▸ What you will do
a – Answer these questions using the comment thread on monitor calibration, one answer per line, marked (i), (ii), (iii) to match:
(i) What is the name of Mathieu Gasquet's video and photography studio?
(ii) According to Mathieu, what two qualities do Apple computer screens have?
(iii) What computer does Riccardo say he uses?
b – Carry on the comment thread on monitor calibration from its last comment.

▸ Provided passage

┄┄┄┄┄┄

Mathieu Gasquet is a professional photographer with French and Italian origins. Besides running his own video and photography studio 3Dit Lab, he is also the official photographer for the National Cinema Museum in Turin. You can follow him on Google+, Twitter or Facebook!

  • Kirshy

    I can’t really see the difference in the comparison photos.

  • Mathieu

    Exactly, they have been created specifically for Lightroom and Adobe Camera Raw.
    A monitor calibration is a good thing if you want to be as accurate as possible when you post process your images. But it also depends where your images will go. If they will be on your website for example, then all the work you did can be seen slightly differently by users who have different monitors with different resolutions, colours calibrations etc… There isn’t a definitive solution.
    You have an iMac, and like every Apple computers, the screens have their own calibration. They have a very good contrast and powerful colours, but if you edit your photograph on your mac computer and then open the picture on a pc with different monitors, they can look quiet different.

  • Riccardo

    Thanks Mathieu,

    so actually those profiles affects just how the RAW is rendered by LR on the iMac (in my case) screen. Just a better, more reliable and faithful conversion for the camera RAW files.
    I understand that, in any case, a monitor calibration is necessary to edit the image properly.

┄┄┄┄┄┄

[Stored items]
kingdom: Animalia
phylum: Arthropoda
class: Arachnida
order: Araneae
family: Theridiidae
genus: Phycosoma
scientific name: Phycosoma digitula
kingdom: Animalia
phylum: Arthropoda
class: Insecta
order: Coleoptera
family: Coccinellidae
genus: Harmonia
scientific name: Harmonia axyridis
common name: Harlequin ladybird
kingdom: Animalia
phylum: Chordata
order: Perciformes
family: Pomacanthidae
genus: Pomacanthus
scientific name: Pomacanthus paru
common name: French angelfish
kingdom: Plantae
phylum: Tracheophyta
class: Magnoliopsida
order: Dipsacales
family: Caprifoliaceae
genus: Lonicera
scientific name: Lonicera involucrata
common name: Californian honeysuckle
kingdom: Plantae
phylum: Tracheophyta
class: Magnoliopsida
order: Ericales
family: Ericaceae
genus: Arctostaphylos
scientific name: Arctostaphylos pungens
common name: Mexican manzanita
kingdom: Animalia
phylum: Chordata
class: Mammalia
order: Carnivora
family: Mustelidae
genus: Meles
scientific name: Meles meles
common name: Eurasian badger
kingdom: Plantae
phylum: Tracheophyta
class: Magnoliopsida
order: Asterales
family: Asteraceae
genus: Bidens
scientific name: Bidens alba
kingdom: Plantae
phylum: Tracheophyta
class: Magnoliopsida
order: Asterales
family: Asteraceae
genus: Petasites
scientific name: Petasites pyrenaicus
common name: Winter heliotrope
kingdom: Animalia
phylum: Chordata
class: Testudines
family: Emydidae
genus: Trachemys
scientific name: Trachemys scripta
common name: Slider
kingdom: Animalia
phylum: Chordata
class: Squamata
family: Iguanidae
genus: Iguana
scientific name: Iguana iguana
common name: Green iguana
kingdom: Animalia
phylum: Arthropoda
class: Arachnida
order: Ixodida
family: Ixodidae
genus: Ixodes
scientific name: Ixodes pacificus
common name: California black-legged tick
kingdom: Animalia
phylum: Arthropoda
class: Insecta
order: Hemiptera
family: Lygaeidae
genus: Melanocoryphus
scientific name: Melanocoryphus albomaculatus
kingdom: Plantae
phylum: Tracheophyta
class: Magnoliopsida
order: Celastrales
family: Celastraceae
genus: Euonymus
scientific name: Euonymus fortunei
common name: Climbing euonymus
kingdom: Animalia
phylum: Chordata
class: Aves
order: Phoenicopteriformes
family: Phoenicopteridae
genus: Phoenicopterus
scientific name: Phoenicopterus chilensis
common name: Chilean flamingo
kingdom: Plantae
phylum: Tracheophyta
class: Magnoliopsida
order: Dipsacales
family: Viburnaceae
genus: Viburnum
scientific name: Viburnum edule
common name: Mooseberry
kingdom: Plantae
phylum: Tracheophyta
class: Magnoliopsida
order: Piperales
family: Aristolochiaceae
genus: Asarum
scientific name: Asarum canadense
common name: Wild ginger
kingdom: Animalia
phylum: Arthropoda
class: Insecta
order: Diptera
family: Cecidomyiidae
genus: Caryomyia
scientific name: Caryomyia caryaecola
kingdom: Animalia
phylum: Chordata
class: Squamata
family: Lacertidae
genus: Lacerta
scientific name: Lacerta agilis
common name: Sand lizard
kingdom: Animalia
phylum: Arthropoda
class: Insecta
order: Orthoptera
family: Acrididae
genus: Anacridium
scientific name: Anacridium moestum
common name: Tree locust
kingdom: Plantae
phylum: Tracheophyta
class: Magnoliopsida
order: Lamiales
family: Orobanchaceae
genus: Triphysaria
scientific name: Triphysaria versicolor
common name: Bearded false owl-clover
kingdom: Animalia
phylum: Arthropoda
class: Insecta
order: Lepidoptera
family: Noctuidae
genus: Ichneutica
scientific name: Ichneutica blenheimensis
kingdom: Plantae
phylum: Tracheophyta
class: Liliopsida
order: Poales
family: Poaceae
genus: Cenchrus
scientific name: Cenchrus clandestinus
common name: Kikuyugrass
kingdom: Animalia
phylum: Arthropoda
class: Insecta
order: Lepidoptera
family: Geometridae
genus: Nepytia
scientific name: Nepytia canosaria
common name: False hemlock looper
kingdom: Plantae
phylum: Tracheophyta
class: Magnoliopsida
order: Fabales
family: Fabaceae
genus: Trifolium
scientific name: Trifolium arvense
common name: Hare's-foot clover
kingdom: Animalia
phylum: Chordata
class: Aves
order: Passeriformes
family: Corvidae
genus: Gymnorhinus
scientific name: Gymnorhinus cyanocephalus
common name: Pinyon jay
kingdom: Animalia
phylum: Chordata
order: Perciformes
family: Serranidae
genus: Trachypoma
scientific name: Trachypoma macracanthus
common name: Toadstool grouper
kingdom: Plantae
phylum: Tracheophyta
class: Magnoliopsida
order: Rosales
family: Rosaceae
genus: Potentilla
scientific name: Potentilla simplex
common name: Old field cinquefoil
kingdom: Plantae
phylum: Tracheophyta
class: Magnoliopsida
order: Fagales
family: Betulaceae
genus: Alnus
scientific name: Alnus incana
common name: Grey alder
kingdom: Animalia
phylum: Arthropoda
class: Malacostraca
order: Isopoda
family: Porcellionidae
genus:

┄┄┄┄┄┄

▸ The answers
a –
(i) 3Dit Lab
(ii) A very good contrast and powerful colours
(iii) An iMac

b –
    Should be correct, I guess.

    Thanks for your support.

    Riccardo

  • Mathieu

    Hi Riccardo, web publishing and printing are two different things. The profiles you set on camera will mostly affect JPGs. When you develop RAW, the software often applies a default profile to the image and that’s why it looks different than the JPG version.
    There is a lot of things to consider when you develop a digital photograph, like the monitor calibration which you use to do the editing, which software are you using and if the photos will remain digital or will be printed. Then come other questions like which printer, which format, which photo paper etc…
    I don’t have a lot of knowledge about printing honestly. But I have been told by experts in the field that it is better to leave the RAW file unedited and calibrate it with the printing software as it will be more accurate regarding the final print. Or if you want the original camera colour, then the best thing to do is probably print the original JPG.

  • Riccardo

    Hi Mathieu,

    thanks for your efforts in publishing such a useful website. Just a question: isn’t important to match the profiles between the camera and LR? In theory, both in case of prints or web publishing, the same profile should be applied to grant a reliable final result.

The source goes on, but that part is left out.